Nell’ambito della sua mission HDSI aveva programmato di costruire il modello della Campana di Spalding.
La sua realizzazione è stata affidata al modellista senese Alberto Bartali – al quale siamo grati per aver prestato gratuitamente la sua opera – e dai primi di ottobre 2021 è esposto al MAS.

La ricostruzione propone sulla sinistra una sezione della campana di Spalding (XVIII secolo) e a destra, in scala ridotta, il modello di una campana simile mostrato nella sua interezza.

È stato il primo strumento valido che ha consentito all’uomo di lavorare sott’acqua.
L’uso delle campane comincia a diffondersi nel XVI secolo favorendo sia i lavori per la costruzione di opere ingegneristiche (moli, fondamenta di ponti, ecc.) che i primi recuperi di carichi e tesori di navi affondate.

Andando avanti negli anni anche l’uso della campana si fa più perfezionato con la possibilità di rifornire e cambiare l’aria al suo interno (inviando dei barili zavorrati pieni di aria sul fondo) così come previsto da quella progettata nel 1690 dal noto astronomo e matematico inglese Edmond Halley.

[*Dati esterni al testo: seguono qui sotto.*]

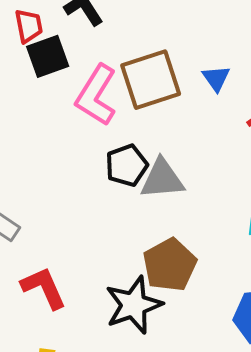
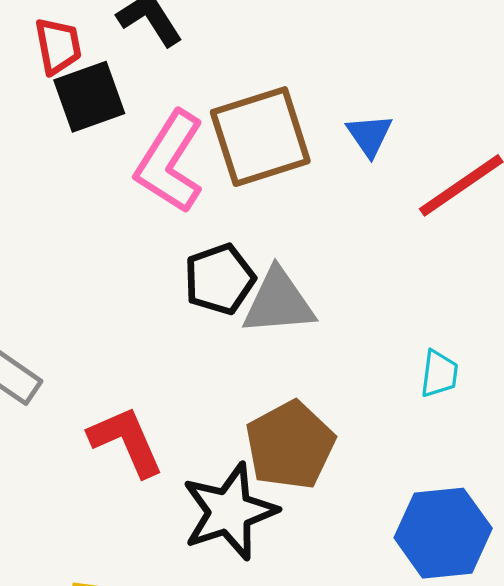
red L-shape: (44, 288) -> (126, 441), moved

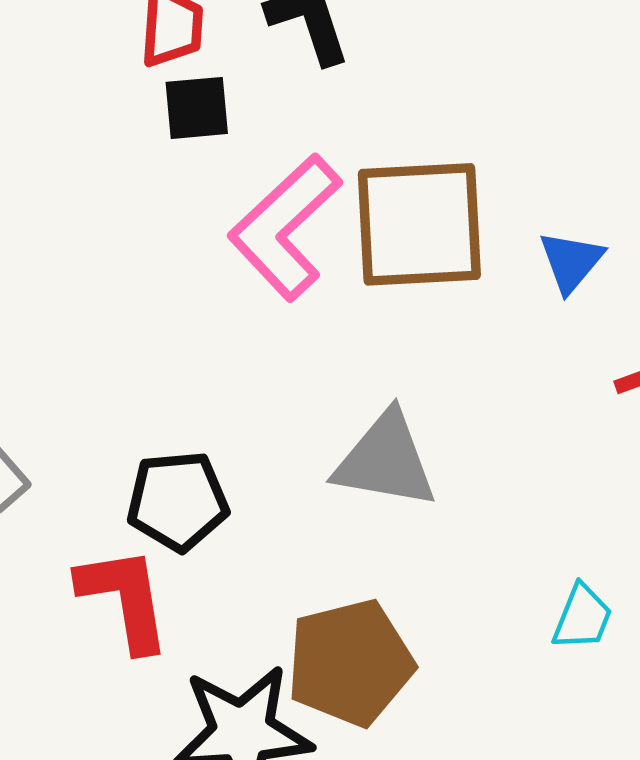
black square: (89, 97) -> (197, 108), size x0.7
black pentagon: (220, 279) -> (178, 501), moved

Nonostante queste innovazioni l’uso delle campane propone sempre dei notevoli rischi soprattutto per il problema dell’aria viziata e della pressione a cui gli occupanti erano esposti, anche se la possibilità di recuperare carichi di grande valore dal fondo del mare attira molti pionieri, sicuramente coraggiosi ma non sempre attenti.
E’ il caso del pasticciere scozzese Charles Spalding che perfeziona la campana di Halley dotandola di una zavorra e di un sistema di carrucole che, manovrato dallo stesso operatore, è in grado di farle variare la quota d’immersione. Purtroppo Spalding e suo nipote Ebenezer Watson rimangono vittime di un incidente occorso il 2 giugno del 1783 durante l’uso della loro campana su un relitto nella baia di Dublino, perdendo entrambi la vita, forse intossicati dall’anidride carbonica.